- Activity: Reproduce exactly, and solely, the lines running from the top of the data below through the line with "552 511 89.56", both inclusive. Omit pictures.

- Stored items from a collection:
↓
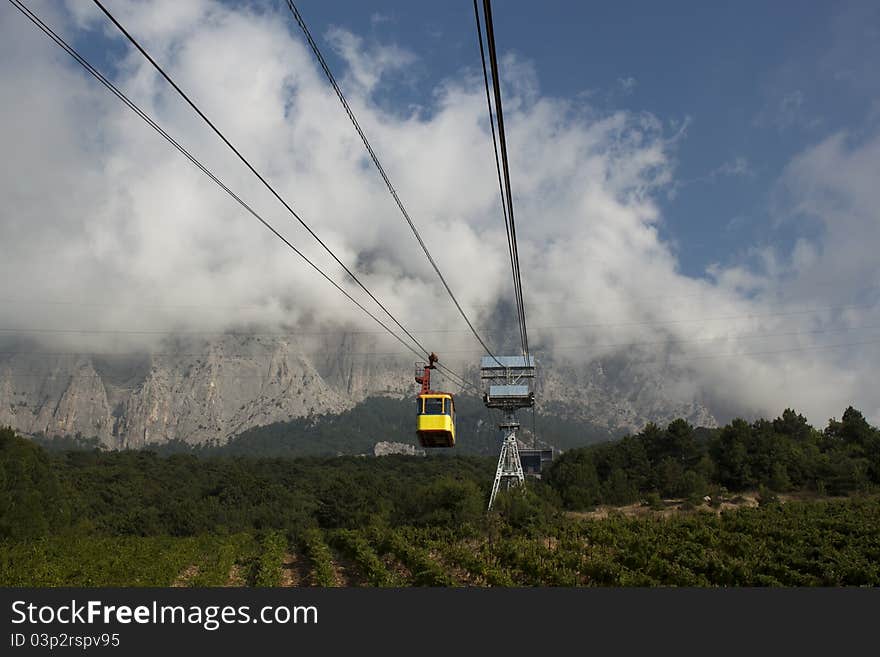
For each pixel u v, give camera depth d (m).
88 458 166.12
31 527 79.69
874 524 60.62
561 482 119.38
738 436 122.12
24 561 51.00
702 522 68.44
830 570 44.44
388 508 115.06
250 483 137.75
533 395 90.75
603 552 55.62
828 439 130.62
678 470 116.31
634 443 133.62
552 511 89.56
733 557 51.09
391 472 180.88
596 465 129.00
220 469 168.25
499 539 66.50
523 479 91.19
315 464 198.12
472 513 85.94
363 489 128.50
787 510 73.94
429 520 87.56
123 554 58.75
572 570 49.00
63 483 125.25
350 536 70.06
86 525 97.06
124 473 146.12
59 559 53.94
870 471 108.06
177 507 116.06
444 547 60.97
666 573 44.81
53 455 165.00
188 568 60.47
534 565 47.75
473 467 194.00
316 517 122.56
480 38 12.83
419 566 48.19
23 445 102.50
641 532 64.69
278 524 119.75
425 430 45.53
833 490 103.31
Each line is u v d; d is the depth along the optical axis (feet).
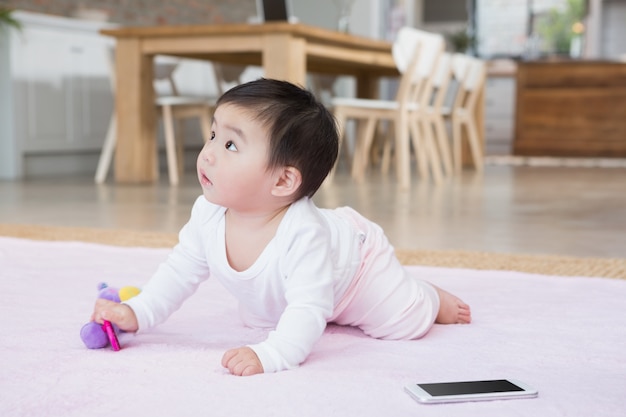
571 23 29.78
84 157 18.49
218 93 18.34
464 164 22.48
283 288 3.76
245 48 13.80
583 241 8.27
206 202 3.89
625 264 6.68
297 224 3.65
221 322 4.39
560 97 25.16
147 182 15.56
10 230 8.37
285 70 13.42
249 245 3.75
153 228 8.87
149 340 3.97
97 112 18.35
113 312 3.82
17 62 16.38
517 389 3.12
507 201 12.42
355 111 15.56
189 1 23.67
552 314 4.71
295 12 27.73
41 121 17.02
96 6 20.65
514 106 26.17
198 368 3.44
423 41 15.58
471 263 6.68
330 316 3.76
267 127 3.54
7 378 3.27
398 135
↑
- Solution to this task:
For each pixel u v, give camera depth d (m).
88 458 166.12
31 527 79.69
874 524 60.62
561 482 119.38
738 436 122.12
24 561 51.00
702 522 68.44
830 570 44.44
388 508 115.06
250 483 137.75
533 395 90.75
603 552 55.62
828 439 130.62
678 470 116.31
634 443 133.62
552 511 89.56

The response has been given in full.